◆ **Exercise details**: Please rewrite the records in the part that opens with the line containing "pattern of 11 mm." and closes with the line containing "Indicated value: 16.0 gal", changing "condition survey record" to "inspection log" and leaving everything else as it is. Omit the pictures from your answer.

◆ **Data shown**:

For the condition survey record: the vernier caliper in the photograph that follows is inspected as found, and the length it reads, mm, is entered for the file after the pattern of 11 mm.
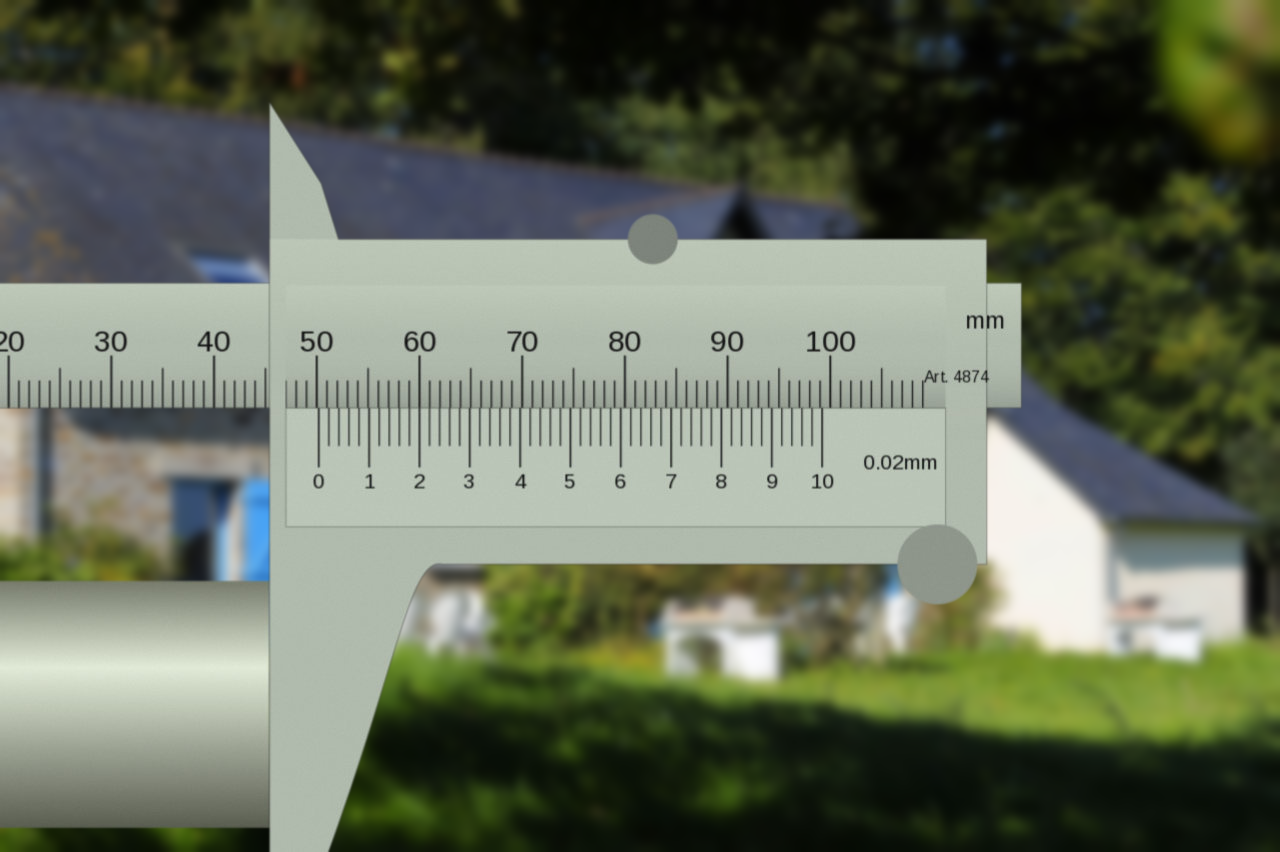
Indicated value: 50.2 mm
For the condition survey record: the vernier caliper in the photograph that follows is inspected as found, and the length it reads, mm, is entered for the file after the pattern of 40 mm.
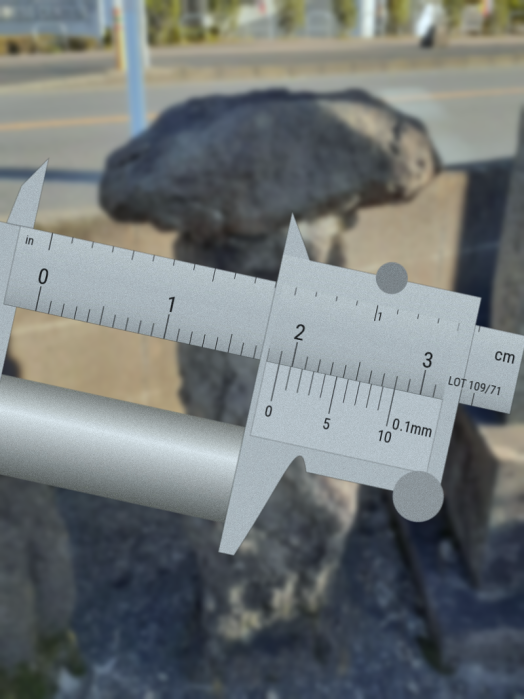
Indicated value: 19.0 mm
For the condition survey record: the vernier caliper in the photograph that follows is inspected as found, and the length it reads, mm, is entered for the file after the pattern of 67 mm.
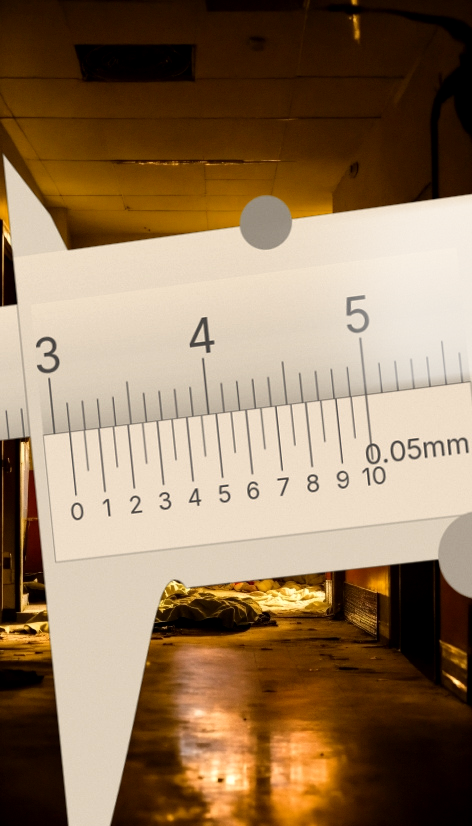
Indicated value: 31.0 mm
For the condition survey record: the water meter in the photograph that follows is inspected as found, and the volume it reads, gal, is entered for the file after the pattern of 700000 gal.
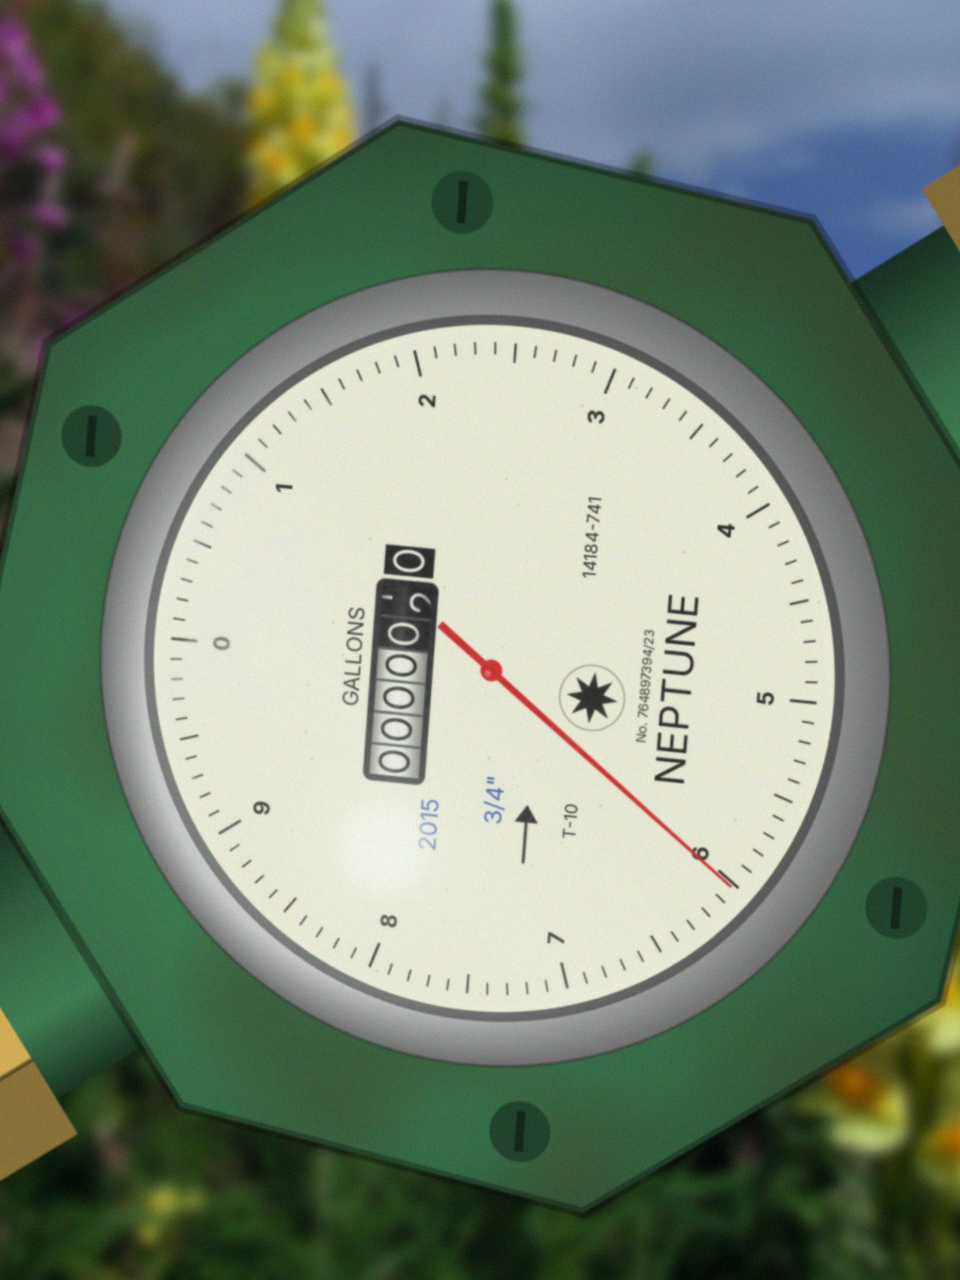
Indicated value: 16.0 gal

---

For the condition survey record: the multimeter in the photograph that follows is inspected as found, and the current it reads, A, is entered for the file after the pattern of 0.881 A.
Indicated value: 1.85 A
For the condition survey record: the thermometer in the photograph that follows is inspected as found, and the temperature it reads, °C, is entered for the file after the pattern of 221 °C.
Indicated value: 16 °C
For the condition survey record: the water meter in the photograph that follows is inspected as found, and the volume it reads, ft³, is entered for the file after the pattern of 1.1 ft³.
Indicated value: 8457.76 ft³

◆ **Answer below**:
For the inspection log: the vernier caliper in the photograph that follows is inspected as found, and the length it reads, mm, is entered for the file after the pattern of 11 mm.
Indicated value: 50.2 mm
For the inspection log: the vernier caliper in the photograph that follows is inspected as found, and the length it reads, mm, is entered for the file after the pattern of 40 mm.
Indicated value: 19.0 mm
For the inspection log: the vernier caliper in the photograph that follows is inspected as found, and the length it reads, mm, is entered for the file after the pattern of 67 mm.
Indicated value: 31.0 mm
For the inspection log: the water meter in the photograph that follows is inspected as found, and the volume it reads, gal, is entered for the file after the pattern of 700000 gal.
Indicated value: 16.0 gal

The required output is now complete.